-------- POKAZANY FRAGMENT --------

Orzeszki – smak dzieciństwa. Na moim blogu jest jeden przepis – ten, z mąką krupczatką. Ale… ile gospodyń, tyle przepisów. Mam więc dla Was jeszcze kilka.
Ten dzisiejszy jest s. Marii. Bardzo prosty – kilka składników. Masę zrobiłam maślaną ze słodzonym mlekiem i z orzechami.
Potrzebujemy:
250g mąki
110g masła (z lodówki)
1 jajko
1 łyżkę słodzidła (u mnie erytrol)
1 kostka masła
3-4 łyżki mleka zagęszczonego słodzonego – ilość zależy od tego jak słodki i jak intensywny w smaku krem lubimy
siekane orzechy – u mnie 220g, ilość orzechów oraz to jak drobno je posiekamy, zależy od naszych gustów
Przygotowanie:
Wszystkie składniki zmiksowałam razem. Foremki do orzeszków wykleiłam równo ciastem i piekłam w piekarniku nagrzanym do 180 st C. do zarumienienia.

--------

> _CELE_
1. Wypisz wszystkie składniki, które przepis na orzeszki podaje pod słowem „Potrzebujemy:”.
2. Streść przepis na orzeszki w dwóch zdaniach.
3. Do jakiej temperatury nagrzano piekarnik według przepisu na orzeszki?

-------- POKAZANY MATERIAŁ --------

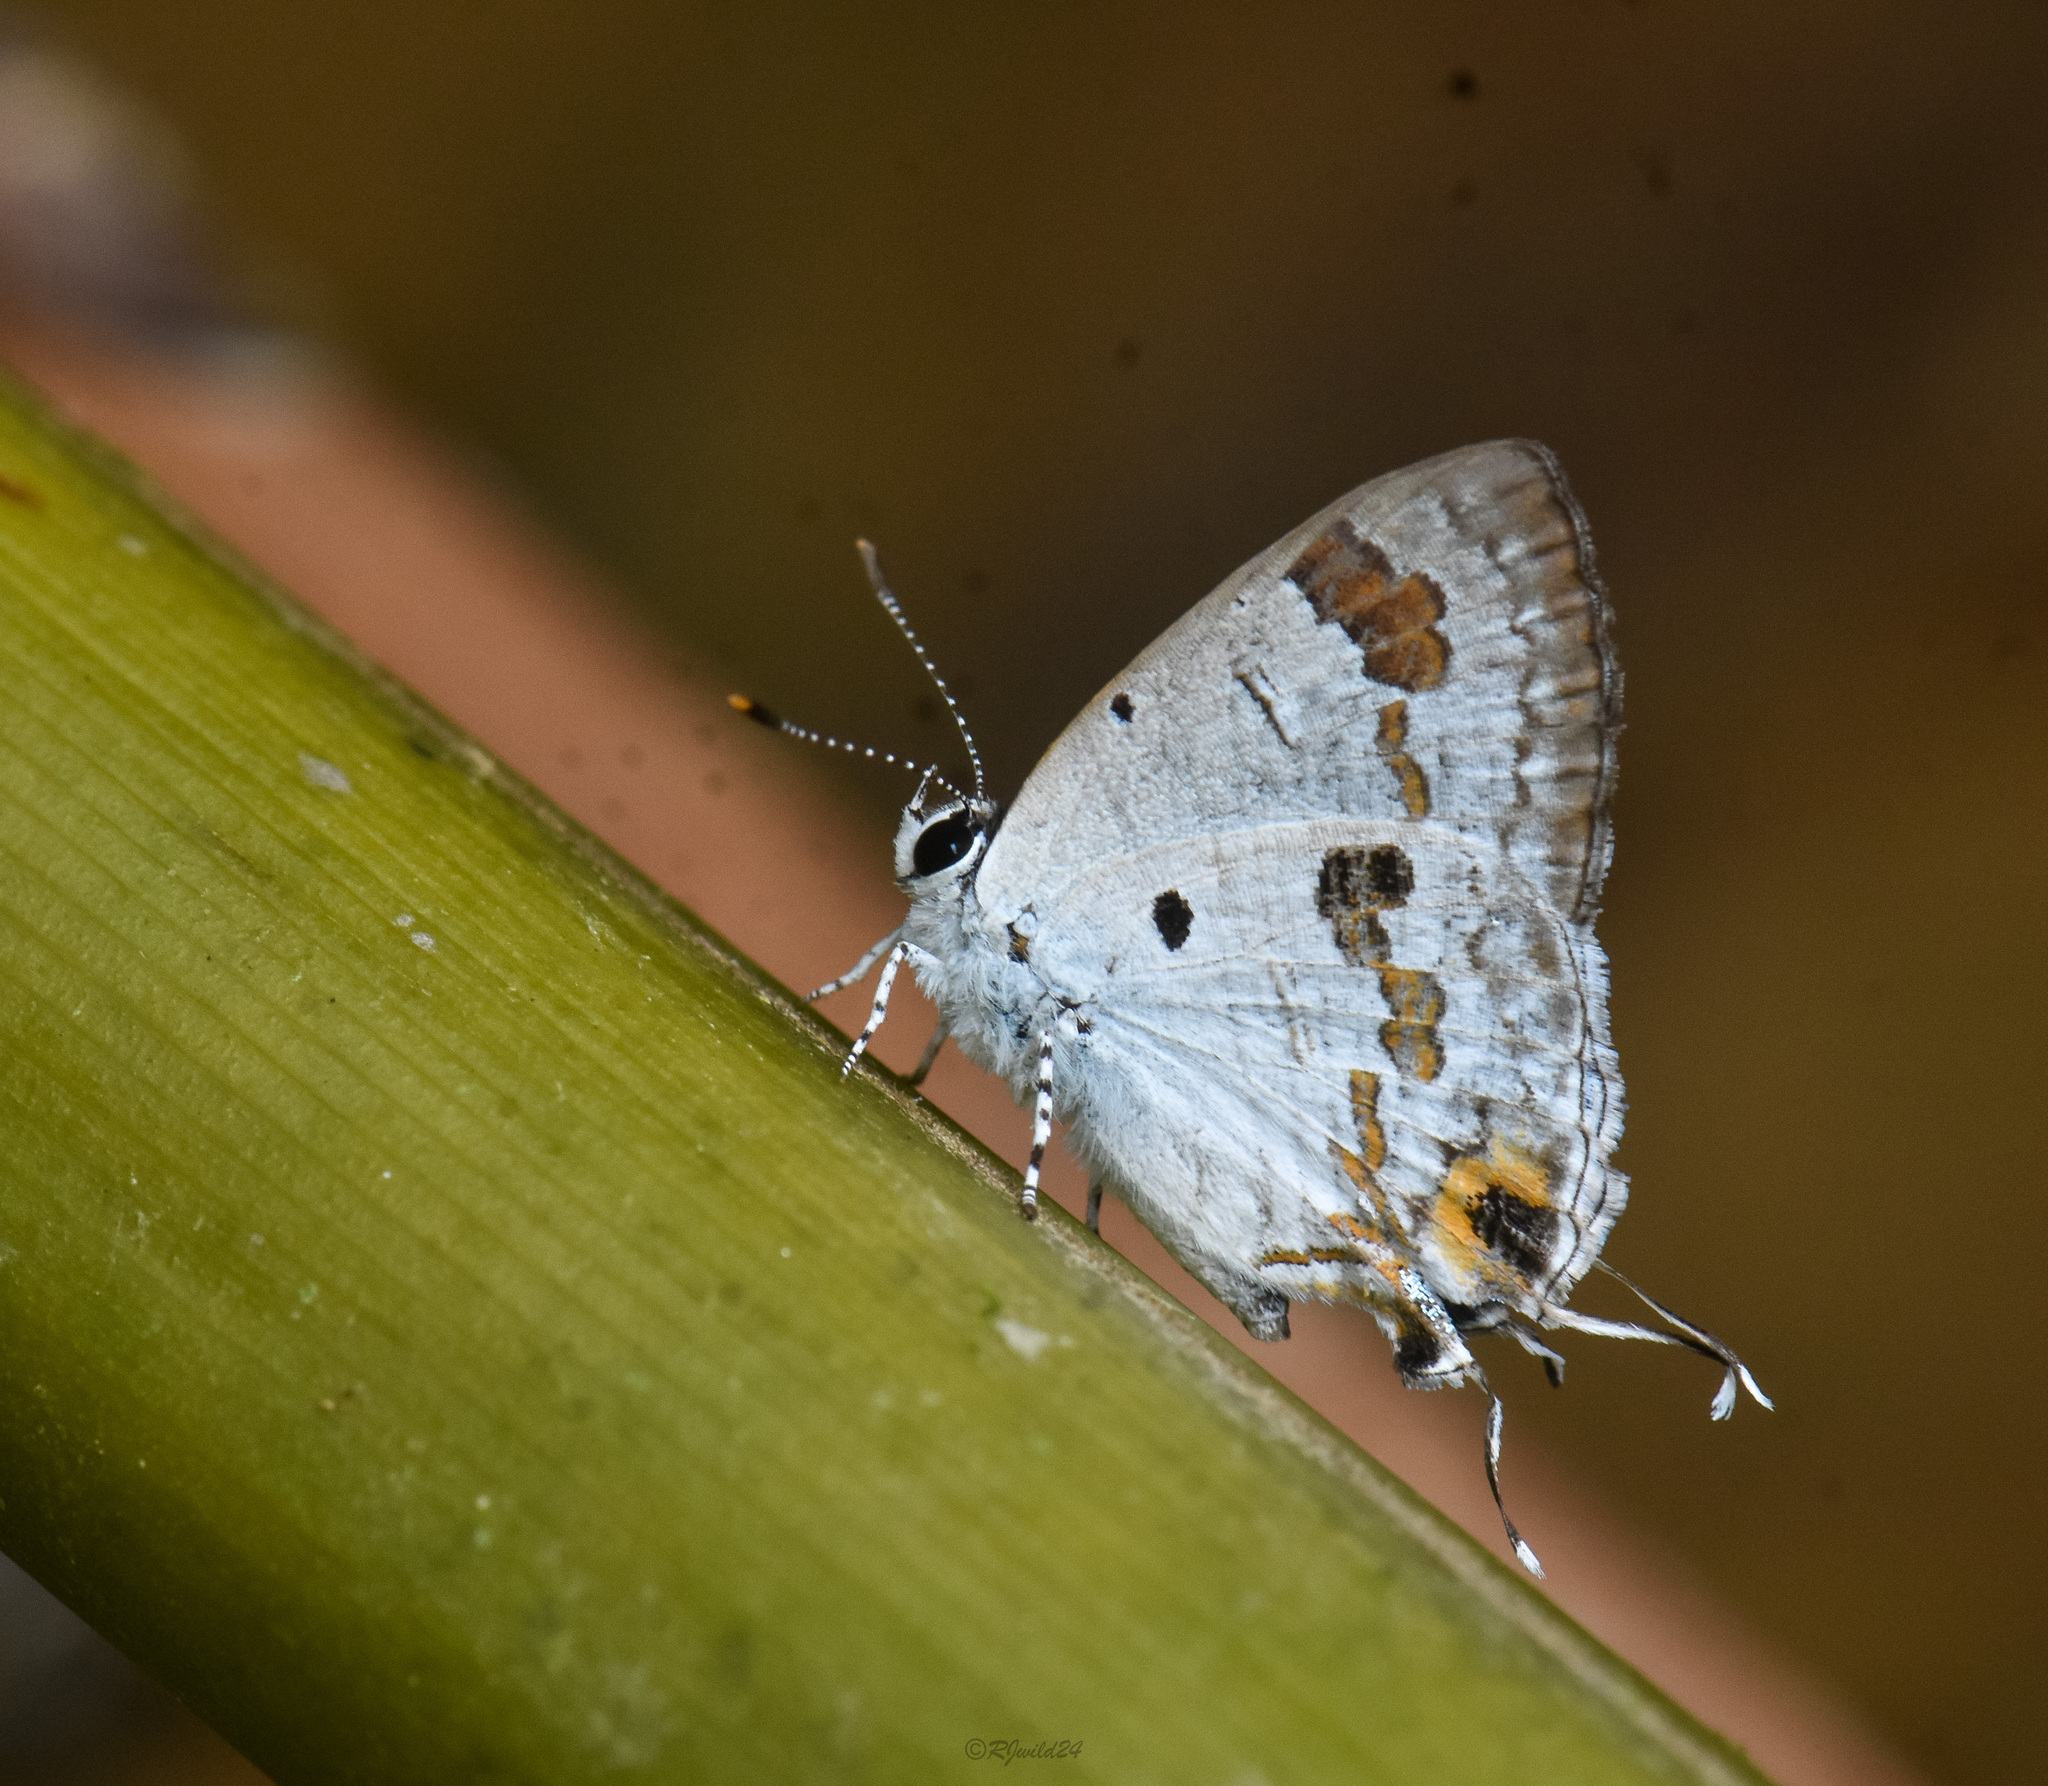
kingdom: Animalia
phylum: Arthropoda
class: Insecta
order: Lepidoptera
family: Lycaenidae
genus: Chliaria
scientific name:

--------
-------- POKAZANY MATERIAŁ --------

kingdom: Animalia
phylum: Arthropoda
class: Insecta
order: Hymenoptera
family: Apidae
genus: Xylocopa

--------
-------- POKAZANY MATERIAŁ --------

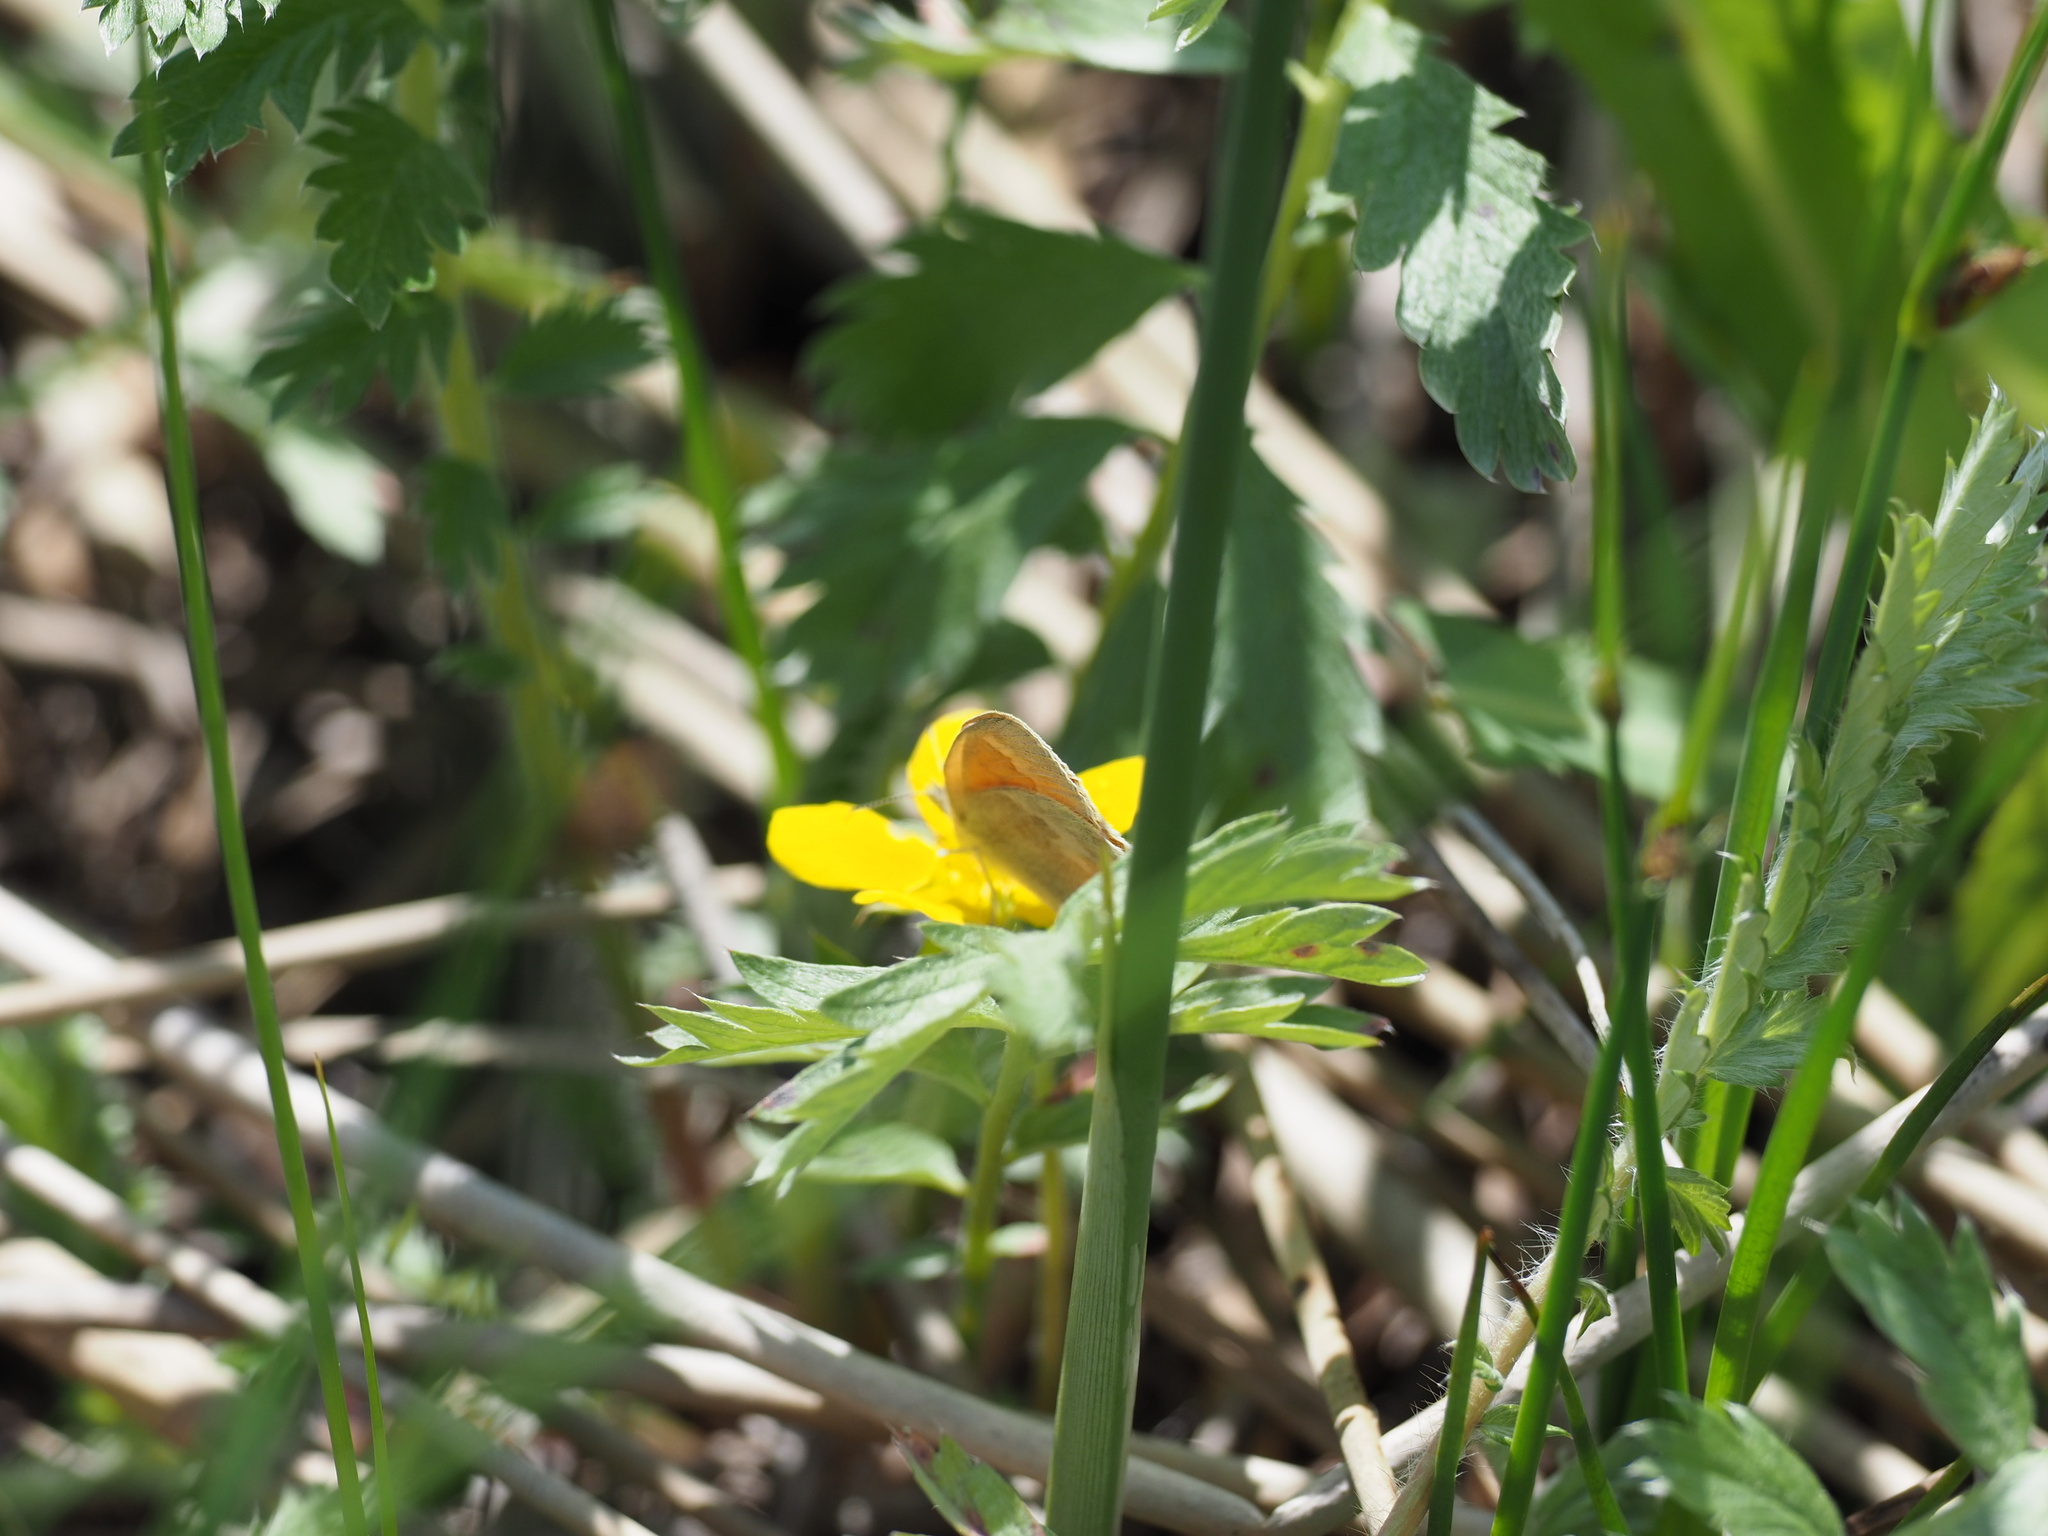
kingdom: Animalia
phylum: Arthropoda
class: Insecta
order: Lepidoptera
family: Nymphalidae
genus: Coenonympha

--------

> _PEŁNE ODPOWIEDZI_
1.
- 250 g mąki
- 110 g masła (z lodówki)
- 1 jajko
- 1 łyżka słodzidła (u mnie erytrol)
- 1 kostka masła
- 3–4 łyżki mleka zagęszczonego słodzonego
- siekane orzechy (u mnie 220 g)

2. To prosty przepis s. Marii na orzeszki, podany obok blogowego przepisu z mąką krupczatką, z masą maślaną ze słodzonym mlekiem i z orzechami. Składniki zmiksowano razem, foremki wyklejono równo ciastem i pieczono w piekarniku nagrzanym do 180 st. C do zarumienienia.

3. Do 180 st. C.